## Objective
Write out each item below, keeping every character the same.

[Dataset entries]
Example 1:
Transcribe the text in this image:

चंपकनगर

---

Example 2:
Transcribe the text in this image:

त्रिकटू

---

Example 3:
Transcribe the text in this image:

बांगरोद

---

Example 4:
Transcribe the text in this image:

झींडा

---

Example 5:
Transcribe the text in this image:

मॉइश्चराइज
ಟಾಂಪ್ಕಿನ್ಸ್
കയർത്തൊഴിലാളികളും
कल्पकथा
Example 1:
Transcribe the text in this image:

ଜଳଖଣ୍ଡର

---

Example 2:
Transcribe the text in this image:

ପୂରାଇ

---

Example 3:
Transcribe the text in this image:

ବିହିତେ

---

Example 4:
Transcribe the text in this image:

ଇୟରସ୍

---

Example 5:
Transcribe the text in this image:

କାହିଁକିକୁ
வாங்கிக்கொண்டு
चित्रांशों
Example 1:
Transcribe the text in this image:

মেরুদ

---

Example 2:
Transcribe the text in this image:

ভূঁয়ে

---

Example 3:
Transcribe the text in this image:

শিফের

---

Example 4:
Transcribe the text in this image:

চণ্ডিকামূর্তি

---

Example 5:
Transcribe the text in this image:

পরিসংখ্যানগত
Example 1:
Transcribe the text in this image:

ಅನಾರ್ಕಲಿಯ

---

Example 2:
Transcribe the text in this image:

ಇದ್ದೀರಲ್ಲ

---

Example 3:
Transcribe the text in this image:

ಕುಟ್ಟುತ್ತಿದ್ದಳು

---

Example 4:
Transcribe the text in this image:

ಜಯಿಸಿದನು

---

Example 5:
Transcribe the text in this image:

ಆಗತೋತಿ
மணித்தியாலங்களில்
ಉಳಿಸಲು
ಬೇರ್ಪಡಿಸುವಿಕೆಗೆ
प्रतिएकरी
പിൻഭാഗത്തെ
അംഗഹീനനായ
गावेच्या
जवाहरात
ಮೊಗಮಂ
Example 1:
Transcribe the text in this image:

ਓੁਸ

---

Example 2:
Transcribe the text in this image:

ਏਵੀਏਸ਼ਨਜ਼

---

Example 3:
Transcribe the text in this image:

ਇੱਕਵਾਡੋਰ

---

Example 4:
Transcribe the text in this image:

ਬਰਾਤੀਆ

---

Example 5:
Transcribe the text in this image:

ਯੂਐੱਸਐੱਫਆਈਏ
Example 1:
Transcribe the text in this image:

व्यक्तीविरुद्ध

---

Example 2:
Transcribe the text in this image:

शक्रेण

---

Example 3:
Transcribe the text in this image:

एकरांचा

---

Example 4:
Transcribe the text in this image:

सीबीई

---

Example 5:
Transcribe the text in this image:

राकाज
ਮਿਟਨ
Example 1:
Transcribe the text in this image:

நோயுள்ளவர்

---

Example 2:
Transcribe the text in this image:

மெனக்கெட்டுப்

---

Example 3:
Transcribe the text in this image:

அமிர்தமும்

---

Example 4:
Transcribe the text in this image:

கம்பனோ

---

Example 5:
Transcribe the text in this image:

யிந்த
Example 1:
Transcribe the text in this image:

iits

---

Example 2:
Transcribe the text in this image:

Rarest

## Completed exercise
Example 1:
Transcribe the text in this image:

चंपकनगर

---

Example 2:
Transcribe the text in this image:

त्रिकटू

---

Example 3:
Transcribe the text in this image:

बांगरोद

---

Example 4:
Transcribe the text in this image:

झींडा

---

Example 5:
Transcribe the text in this image:

मॉइश्चराइज
ಟಾಂಪ್ಕಿನ್ಸ್
കയർത്തൊഴിലാളികളും
कल्पकथा
Example 1:
Transcribe the text in this image:

ଜଳଖଣ୍ଡର

---

Example 2:
Transcribe the text in this image:

ପୂରାଇ

---

Example 3:
Transcribe the text in this image:

ବିହିତେ

---

Example 4:
Transcribe the text in this image:

ଇୟରସ୍

---

Example 5:
Transcribe the text in this image:

କାହିଁକିକୁ
வாங்கிக்கொண்டு
चित्रांशों
Example 1:
Transcribe the text in this image:

মেরুদ

---

Example 2:
Transcribe the text in this image:

ভূঁয়ে

---

Example 3:
Transcribe the text in this image:

শিফের

---

Example 4:
Transcribe the text in this image:

চণ্ডিকামূর্তি

---

Example 5:
Transcribe the text in this image:

পরিসংখ্যানগত
Example 1:
Transcribe the text in this image:

ಅನಾರ್ಕಲಿಯ

---

Example 2:
Transcribe the text in this image:

ಇದ್ದೀರಲ್ಲ

---

Example 3:
Transcribe the text in this image:

ಕುಟ್ಟುತ್ತಿದ್ದಳು

---

Example 4:
Transcribe the text in this image:

ಜಯಿಸಿದನು

---

Example 5:
Transcribe the text in this image:

ಆಗತೋತಿ
மணித்தியாலங்களில்
ಉಳಿಸಲು
ಬೇರ್ಪಡಿಸುವಿಕೆಗೆ
प्रतिएकरी
പിൻഭാഗത്തെ
അംഗഹീനനായ
गावेच्या
जवाहरात
ಮೊಗಮಂ
Example 1:
Transcribe the text in this image:

ਓੁਸ

---

Example 2:
Transcribe the text in this image:

ਏਵੀਏਸ਼ਨਜ਼

---

Example 3:
Transcribe the text in this image:

ਇੱਕਵਾਡੋਰ

---

Example 4:
Transcribe the text in this image:

ਬਰਾਤੀਆ

---

Example 5:
Transcribe the text in this image:

ਯੂਐੱਸਐੱਫਆਈਏ
Example 1:
Transcribe the text in this image:

व्यक्तीविरुद्ध

---

Example 2:
Transcribe the text in this image:

शक्रेण

---

Example 3:
Transcribe the text in this image:

एकरांचा

---

Example 4:
Transcribe the text in this image:

सीबीई

---

Example 5:
Transcribe the text in this image:

राकाज
ਮਿਟਨ
Example 1:
Transcribe the text in this image:

நோயுள்ளவர்

---

Example 2:
Transcribe the text in this image:

மெனக்கெட்டுப்

---

Example 3:
Transcribe the text in this image:

அமிர்தமும்

---

Example 4:
Transcribe the text in this image:

கம்பனோ

---

Example 5:
Transcribe the text in this image:

யிந்த
Example 1:
Transcribe the text in this image:

iits

---

Example 2:
Transcribe the text in this image:

Rarest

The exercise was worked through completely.